Patrick Wiercioch's first memory his very best friend is one of burning envy.
He was 9 and playing minor hockey in Burnaby, B.C.; Kyle Turris was a year older and playing for New Westminster.
They were facing off in an atom tournament in Vancouver. Wiercioch knew the skinny blond kid opposite was supposed to be good, but he had no idea Turris was carrying a secret weapon until he looked down.
Wiercioch, like every other kid on his team, was using a wooden stick. Turris was carrying one of the new two-piece sticks – composite shaft, wooden blade insert – and not only that but … "he had his name on the blade.
"I was so jealous," Wiercioch says with a laugh. "He had 'Turris.' Everybody wanted their own blades with their names. This was before you could get them. I remember lining up against him on the faceoff and wondering 'Why can't I have this?' I'm stuck here with a one piece Sherwood something-or-other."
Wooden sticks became two-piece sticks became composite sticks. More than a dozen years passed and today when Kyle Turris and Patrick Wiercioch line up, it is on the same team, the Ottawa Senators, and both are early-season sensations.
They could hardly be different stories. Turris, Wiercioch recalls from their years together on various teams in B.C.'s Lower Mainland, "was already turning heads." Wiercioch not so much.
Turris, a centre, was an elite draft pick in 2007, selected third overall by the Phoenix Coyotes after the Chicago Blackhawks had taken Patrick Kane and the Philadelphia Flyers had chosen James van Riemsdyk. Wiercioch, now a defenceman, went 42nd in 2008, the Senators' second pick following their selection of last year's Norris Trophy winner, Erik Karlsson.

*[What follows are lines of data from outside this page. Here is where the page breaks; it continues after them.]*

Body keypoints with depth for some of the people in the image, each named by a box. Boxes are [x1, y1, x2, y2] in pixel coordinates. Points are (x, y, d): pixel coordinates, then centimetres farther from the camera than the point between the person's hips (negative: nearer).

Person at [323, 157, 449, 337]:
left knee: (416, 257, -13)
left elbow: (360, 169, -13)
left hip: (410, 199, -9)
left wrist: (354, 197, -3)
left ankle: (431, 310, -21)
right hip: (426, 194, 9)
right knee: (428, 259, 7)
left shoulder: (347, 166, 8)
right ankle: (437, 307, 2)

Both players had graduated from the Burnaby Express juniors. Turris went from a year playing college hockey in Wisconsin straight to the NHL and last summer signed a five-year, $17.5-million (all currency U.S.) deal with the Senators. Wiercioch played two seasons at the University of Denver, then joined the Binghamton Senators, Ottawa's minor-league affiliate. They brought him up for eight games two years ago but he did not impress. He stayed in the minors all last season. He makes $875,000 if he sticks in the NHL, falls to $65,000 if he's sent back to Binghamton.

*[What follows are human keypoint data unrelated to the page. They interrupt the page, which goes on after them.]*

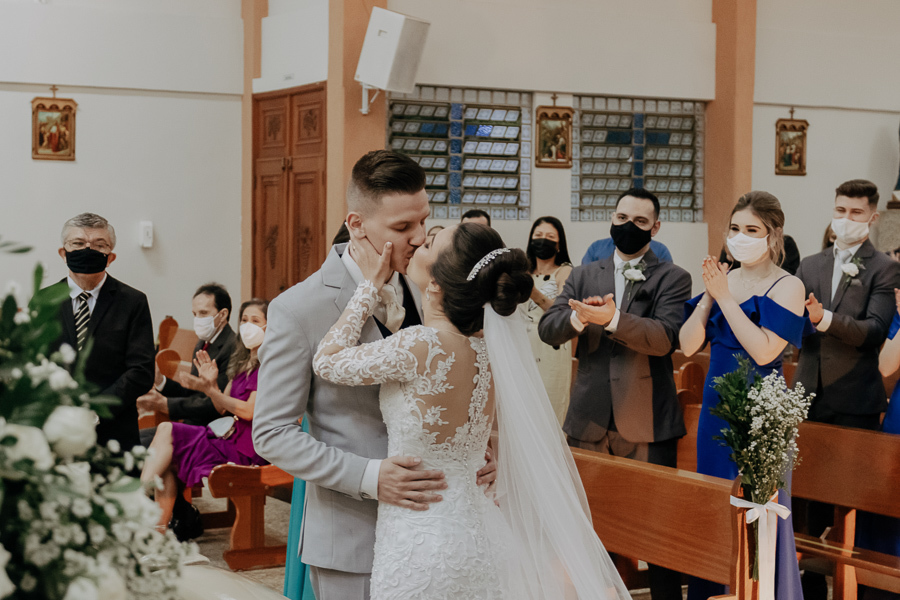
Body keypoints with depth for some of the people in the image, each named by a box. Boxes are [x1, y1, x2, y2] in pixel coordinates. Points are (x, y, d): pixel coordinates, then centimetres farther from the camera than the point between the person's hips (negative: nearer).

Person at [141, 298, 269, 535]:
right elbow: (222, 408, 15)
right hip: (231, 438, 9)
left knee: (167, 432, -13)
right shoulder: (243, 361, 18)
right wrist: (212, 385, -4)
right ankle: (159, 529, -6)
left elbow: (249, 411, -18)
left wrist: (212, 391, -8)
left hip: (245, 450, -9)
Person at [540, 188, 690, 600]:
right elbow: (548, 329, -1)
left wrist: (612, 318, -30)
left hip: (647, 423, -3)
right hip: (589, 422, 3)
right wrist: (579, 317, -22)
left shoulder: (672, 279, 1)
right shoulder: (583, 276, 12)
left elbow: (664, 338, -15)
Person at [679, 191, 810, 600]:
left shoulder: (787, 286, -9)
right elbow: (689, 345, 0)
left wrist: (725, 297, -19)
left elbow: (764, 351, -21)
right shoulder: (722, 279, 6)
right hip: (716, 406, 6)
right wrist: (709, 294, -11)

That, however, is unlikely to happen.
Wiercioch knows he is fortunate to be with the big club. Injuries to Jared Cowan and Mike Lundin opened up a place on defence and he has filled it well. It will be a challenge to stick full-time, though, as the team continues to experiment with its defence prospects and Friday night in Tampa Bay elected to sit Wiercioch, despite his fine play, while they took a look at Mark Borowiecki.
And Turris, beyond doubt, has been the Senators' most impressive forward, scoring three beautiful goals in the first two games and showing more speed and responsibility in his first full season with the team (even if it's not truly a full season).

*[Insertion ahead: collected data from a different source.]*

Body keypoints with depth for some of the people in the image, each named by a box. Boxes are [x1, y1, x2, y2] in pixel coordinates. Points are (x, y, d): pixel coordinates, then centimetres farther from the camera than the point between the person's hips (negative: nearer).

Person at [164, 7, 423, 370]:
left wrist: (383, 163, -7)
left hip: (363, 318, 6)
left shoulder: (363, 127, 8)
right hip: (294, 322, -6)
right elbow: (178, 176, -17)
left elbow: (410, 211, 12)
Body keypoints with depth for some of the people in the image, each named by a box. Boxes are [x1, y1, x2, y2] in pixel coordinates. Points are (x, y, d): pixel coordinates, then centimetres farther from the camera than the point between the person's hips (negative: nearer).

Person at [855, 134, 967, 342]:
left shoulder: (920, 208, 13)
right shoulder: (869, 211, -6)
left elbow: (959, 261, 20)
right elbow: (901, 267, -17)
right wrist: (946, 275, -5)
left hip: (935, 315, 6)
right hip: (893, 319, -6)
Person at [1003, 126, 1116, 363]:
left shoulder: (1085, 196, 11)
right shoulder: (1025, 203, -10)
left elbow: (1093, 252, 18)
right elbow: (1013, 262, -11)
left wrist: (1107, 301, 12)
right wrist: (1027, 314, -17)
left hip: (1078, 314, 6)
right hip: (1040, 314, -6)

They played spring and summer hockey together in B.C. They were junior teammates. They work out together, often put through the paces by Turris's father, Bruce, who is a member of the Canadian Lacrosse Hall of Fame. They are both engaged to marry this summer and both spent most of the lockout fall training together in Ottawa.
And both admit they have much to prove.
For Wiercioch, it is obvious: He has to show why he should stay. He set up goals in his first two games, the second a brilliant dance across the blueline and quick pass to Turris, who ripped a one-timer into the Florida Panthers' goal to launch what would become a 4-0 victory.
"It was a very special moment," Turris says. "That was a moment we won't forget for a very long time, to go from being 9 and 10 years old and playing together to playing together in junior in the BCHL with the Burnaby Express to be training every summer together for how many years, to be able to play not only in the NHL together but on the same team together. And to be on the power play together and connect on the power play together is just really neat."
For Turris, there is nothing to prove in his abilities. He is gifted. What he has to prove is his character for, unfairly or not, he carries the baggage of a privileged young man who feels entitled.
This is hardly uncommon in the pampered world of gifted hockey players, but Turris had compounded the image by falling out badly with the coaches and organization in Phoenix, sitting out on his second contract and demanding a trade, which the Coyotes finally granted him 13 months ago when they traded him to Ottawa for a young prospect and a draft pick.
Then there was his short stay this past fall in Finland, where he played 21 games for Karpat in the northern city of Oulu. Published remarks that he says made him "sick" and were a "mischaracterization" of what he said – though he did not specifically deny – showed a spoiled young man taking verbal runs at the country, its food and the rough lifestyle (travelling by bus, eating at truck stops) of professional hockey players.
Turris says the trade to Ottawa was "a breath of fresh air" and that he has learned from his experiences.
"I can't express how thankful I am for the opportunity to be here and be an Ottawa Senator. You're always trying to prove everybody wrong. I'm especially hard on myself, too. I'm always going to be trying to prove people wrong and show that I was worthy."
He has no need to convince Wiercioch, his B.C. buddy.
Wiercioch kept in touch with Turris while the young man was going through his troubled time in Phoenix. Turris more than returned the favour when Wiercioch, playing for Binghamton, took a hard slap shot in the throat during a game.
"When I had my injury," Wiercioch says, "he was the first one to call my fiancée – girlfriend at the time – and make sure she was okay.
"And he called me before the news broke that he was traded. I was just on my way back from Boston getting my throat checked out by a specialist there and preparing myself for the worst. You know, what's the X-ray going to read? What's going to happen?
"He called me and that was the best news of the day. I didn't really care what happened that day, just that he was going to be here and hopefully one day we'd be here."
And now they are – both with a great deal still to prove.